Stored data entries
= = = = =

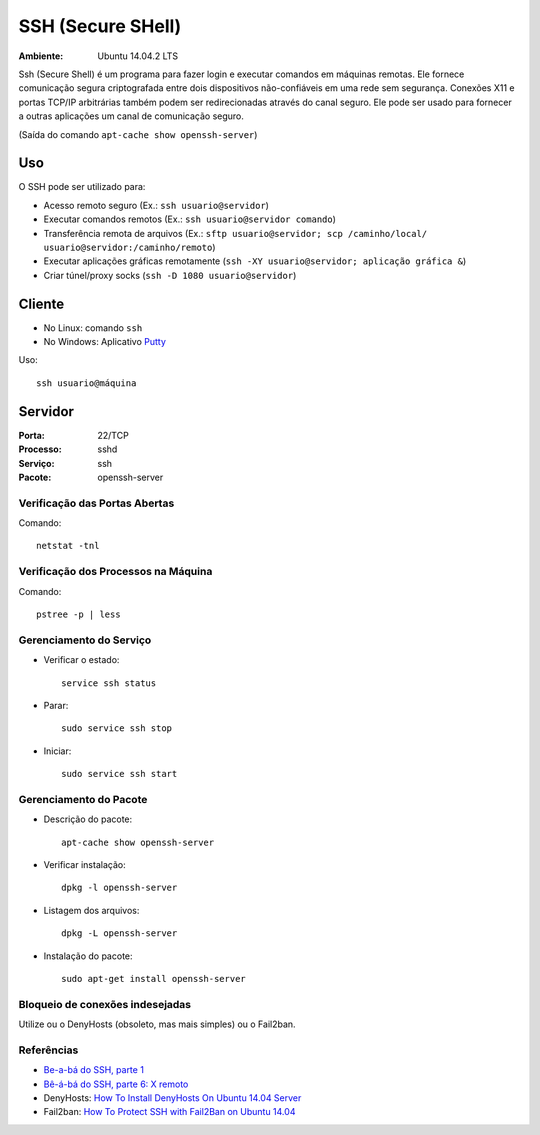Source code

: ==================
SSH (Secure SHell)
==================

:Ambiente: Ubuntu 14.04.2 LTS

Ssh (Secure Shell) é um programa para fazer login e executar comandos em
máquinas remotas. Ele fornece comunicação segura criptografada entre dois
dispositivos não-confiáveis em uma rede sem segurança. Conexões X11 e
portas TCP/IP arbitrárias também podem ser redirecionadas através do canal
seguro. Ele pode ser usado para fornecer a outras aplicações um canal de
comunicação seguro. 

(Saída do comando ``apt-cache show openssh-server``)

Uso
===

O SSH pode ser utilizado para:

* Acesso remoto seguro (Ex.: ``ssh usuario@servidor``)
* Executar comandos remotos (Ex.: ``ssh usuario@servidor comando``)
* Transferência remota de arquivos (Ex.: ``sftp usuario@servidor; scp /caminho/local/ usuario@servidor:/caminho/remoto``)
* Executar aplicações gráficas remotamente (``ssh -XY usuario@servidor; aplicação gráfica &``)
* Criar túnel/proxy socks (``ssh -D 1080 usuario@servidor``)

Cliente
=======

* No Linux: comando ``ssh``
* No Windows: Aplicativo `Putty <http://www.chiark.greenend.org.uk/~sgtatham/putty/download.html>`_

Uso:: 
  
  ssh usuario@máquina
  
Servidor
========

:Porta: 22/TCP
:Processo: sshd
:Serviço: ssh
:Pacote: openssh-server

Verificação das Portas Abertas
------------------------------

Comando::

  netstat -tnl
  
Verificação dos Processos na Máquina
---------------------------------------

Comando::

  pstree -p | less
  
Gerenciamento do Serviço
---------------------------

* Verificar o estado::

    service ssh status

* Parar:: 

    sudo service ssh stop

* Iniciar:: 

    sudo service ssh start

Gerenciamento do Pacote
-----------------------

* Descrição do pacote::

    apt-cache show openssh-server
    
    
* Verificar instalação:: 

    dpkg -l openssh-server
    
* Listagem dos arquivos:: 

    dpkg -L openssh-server
    
* Instalação do pacote:: 

    sudo apt-get install openssh-server
    
Bloqueio de conexões indesejadas
---------------------------------

Utilize ou o DenyHosts (obsoleto, mas mais simples) ou o Fail2ban.

Referências
-----------

* `Be-a-bá do SSH, parte 1 <https://www.ibm.com/developerworks/community/blogs/752a690f-8e93-4948-b7a3-c060117e8665/entry/be_a_b_c3_a1_do_ssh_parte_130?lang=en>`_
* `Bê-á-bá do SSH, parte 6: X remoto <https://www.ibm.com/developerworks/community/blogs/752a690f-8e93-4948-b7a3-c060117e8665/entry/b_C3_AA__C3_A1_b_C3_A1_do_ssh_parte_6_x_remoto10?lang=en>`_

* DenyHosts: `How To Install DenyHosts On Ubuntu 14.04 Server <http://www.liberiangeek.net/2014/10/install-denyhosts-ubuntu-14-04-server/>`_
* Fail2ban: `How To Protect SSH with Fail2Ban on Ubuntu 14.04 <https://www.digitalocean.com/community/tutorials/how-to-protect-ssh-with-fail2ban-on-ubuntu-14-04>`_


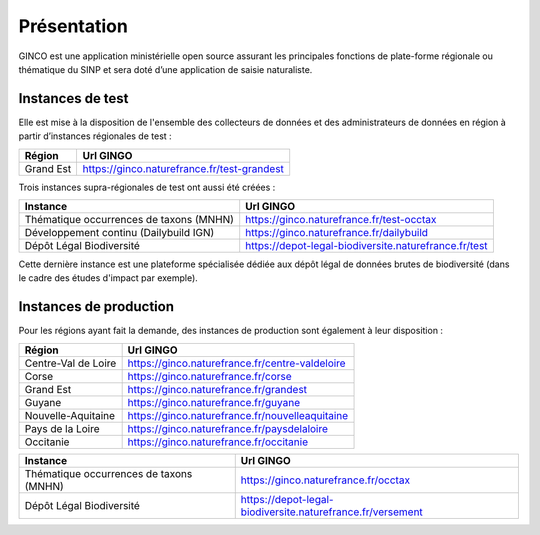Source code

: .. Présentation

Présentation
============
GINCO est une application ministérielle open source assurant les principales fonctions de plate-forme régionale ou thématique du SINP et sera doté d’une application de saisie naturaliste. 


Instances de test
*****************

Elle est mise à la disposition de l'ensemble des collecteurs de données et des administrateurs de données en région à partir d’instances régionales de test :

==============================================    =====================================
Région                                  			Url GINGO
==============================================    =====================================
Grand Est                                           https://ginco.naturefrance.fr/test-grandest
==============================================    =====================================

Trois instances supra-régionales de test ont aussi été créées :

==============================================    =====================================
Instance                                  			Url GINGO
==============================================    =====================================
Thématique occurrences de taxons (MNHN) 			https://ginco.naturefrance.fr/test-occtax
Développement continu (Dailybuild IGN)  			https://ginco.naturefrance.fr/dailybuild
Dépôt Légal Biodiversité                            https://depot-legal-biodiversite.naturefrance.fr/test
==============================================    =====================================

Cette dernière instance est une plateforme spécialisée dédiée aux dépôt légal de données brutes de biodiversité (dans le
cadre des études d'impact par exemple).

Instances de production
***********************
Pour les régions ayant fait la demande, des instances de production sont également à leur disposition :

==============================================    =====================================
Région                                  			Url GINGO
==============================================    =====================================
Centre-Val de Loire                     			https://ginco.naturefrance.fr/centre-valdeloire
Corse                                   			https://ginco.naturefrance.fr/corse
Grand Est                                           https://ginco.naturefrance.fr/grandest
Guyane                                  			https://ginco.naturefrance.fr/guyane
Nouvelle-Aquitaine     			                    https://ginco.naturefrance.fr/nouvelleaquitaine
Pays de la Loire                           			https://ginco.naturefrance.fr/paysdelaloire
Occitanie                                           https://ginco.naturefrance.fr/occitanie
==============================================    =====================================

==============================================    =====================================
Instance                                  			Url GINGO
==============================================    =====================================
Thématique occurrences de taxons (MNHN) 			https://ginco.naturefrance.fr/occtax
Dépôt Légal Biodiversité                            https://depot-legal-biodiversite.naturefrance.fr/versement
==============================================    =====================================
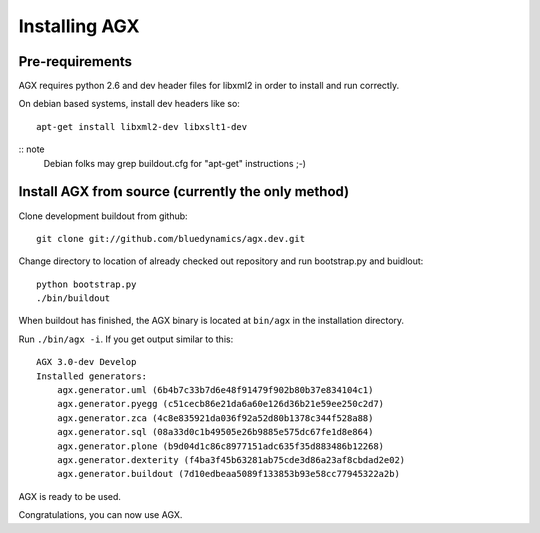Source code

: ==============
Installing AGX
==============


Pre-requirements
----------------

AGX requires python 2.6 and dev header files for libxml2 in order to install
and run correctly.

On debian based systems, install dev headers like so::

    apt-get install libxml2-dev libxslt1-dev

:: note
   Debian folks may grep buildout.cfg for "apt-get" instructions ;-)


Install AGX from source (currently the only method)
---------------------------------------------------

Clone development buildout from github::

    git clone git://github.com/bluedynamics/agx.dev.git

Change directory to location of already checked out repository and run
bootstrap.py and buidlout::

    python bootstrap.py
    ./bin/buildout

When buildout has finished, the AGX binary is located at ``bin/agx`` in
the installation directory.

Run ``./bin/agx -i``. If you get output similar to this::

    AGX 3.0-dev Develop
    Installed generators:
        agx.generator.uml (6b4b7c33b7d6e48f91479f902b80b37e834104c1)
        agx.generator.pyegg (c51cecb86e21da6a60e126d36b21e59ee250c2d7)
        agx.generator.zca (4c8e835921da036f92a52d80b1378c344f528a88)
        agx.generator.sql (08a33d0c1b49505e26b9885e575dc67fe1d8e864)
        agx.generator.plone (b9d04d1c86c8977151adc635f35d883486b12268)
        agx.generator.dexterity (f4ba3f45b63281ab75cde3d86a23af8cbdad2e02)
        agx.generator.buildout (7d10edbeaa5089f133853b93e58cc77945322a2b)

AGX is ready to be used.

Congratulations, you can now use AGX.
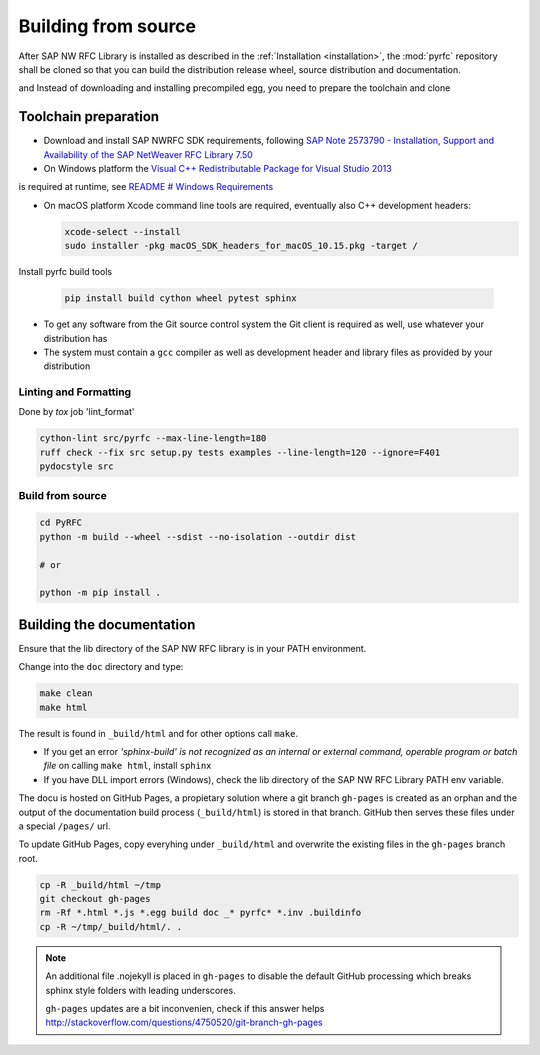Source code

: .. _build:

====================
Building from source
====================

After SAP NW RFC Library is installed as described in the :ref:`Installation
<installation>`, the :mod:`pyrfc` repository shall be cloned so that you can build
the distribution release wheel, source distribution and documentation.

and Instead of downloading and installing precompiled egg, you
need to prepare the toolchain and clone

Toolchain preparation
=====================

* Download and install SAP NWRFC SDK requirements, following `SAP Note 2573790 - Installation, Support and Availability of the SAP NetWeaver RFC Library 7.50 <https://launchpad.support.sap.com/#/notes/2573790>`_

* On Windows platform the `Visual C++ Redistributable Package for Visual Studio 2013 <https://www.microsoft.com/en-us/download/details.aspx?id=40784>`_
is required at runtime, see `README # Windows Requirements <https://github.com/SAP/PyRFC#windows>`_

* On macOS platform Xcode command line tools are required, eventually also C++ development headers:

  .. code-block:: sh

    xcode-select --install
    sudo installer -pkg macOS_SDK_headers_for_macOS_10.15.pkg -target /

Install pyrfc build tools

  .. code-block:: sh

     pip install build cython wheel pytest sphinx

* To get any software from the Git source control system the Git
  client is required as well, use whatever your distribution has
* The system must contain a ``gcc`` compiler as well as  development
  header and library files as provided by your distribution

Linting and Formatting
----------------------

Done by `tox` job 'lint_format'

.. code-block:: ini

    cython-lint src/pyrfc --max-line-length=180
    ruff check --fix src setup.py tests examples --line-length=120 --ignore=F401
    pydocstyle src


Build from source
-----------------

.. code-block:: sh

  cd PyRFC
  python -m build --wheel --sdist --no-isolation --outdir dist

  # or

  python -m pip install .


Building the documentation
==========================

Ensure that the lib directory of the SAP NW RFC library is in your PATH environment.

Change into the ``doc`` directory and type:

.. code-block:: sh

   make clean
   make html

The result is found in ``_build/html`` and for other options call ``make``.

* If you get an error *'sphinx-build' is not recognized as an internal or external command, operable program or batch file* on calling ``make html``, install ``sphinx``
* If you have DLL import errors (Windows), check the lib directory of the SAP NW RFC Library PATH env variable.

The docu is hosted on GitHub Pages, a propietary solution where a git branch ``gh-pages`` is created
as an orphan and the output of the documentation build process (``_build/html``) is stored in that branch.
GitHub then serves these files under a special ``/pages/`` url.

To update GitHub Pages, copy everyhing under ``_build/html`` and overwrite the existing files in the ``gh-pages`` branch root.

.. code-block:: sh

    cp -R _build/html ~/tmp
    git checkout gh-pages
    rm -Rf *.html *.js *.egg build doc _* pyrfc* *.inv .buildinfo
    cp -R ~/tmp/_build/html/. .


.. note::

   An additional file .nojekyll is placed in ``gh-pages`` to disable the default GitHub processing which breaks sphinx style folders with leading underscores.

   ``gh-pages`` updates are a bit inconvenien, check if this answer helps http://stackoverflow.com/questions/4750520/git-branch-gh-pages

= = = = =

Lines above with the word "from" should be counted, and the reply is that count alone.

5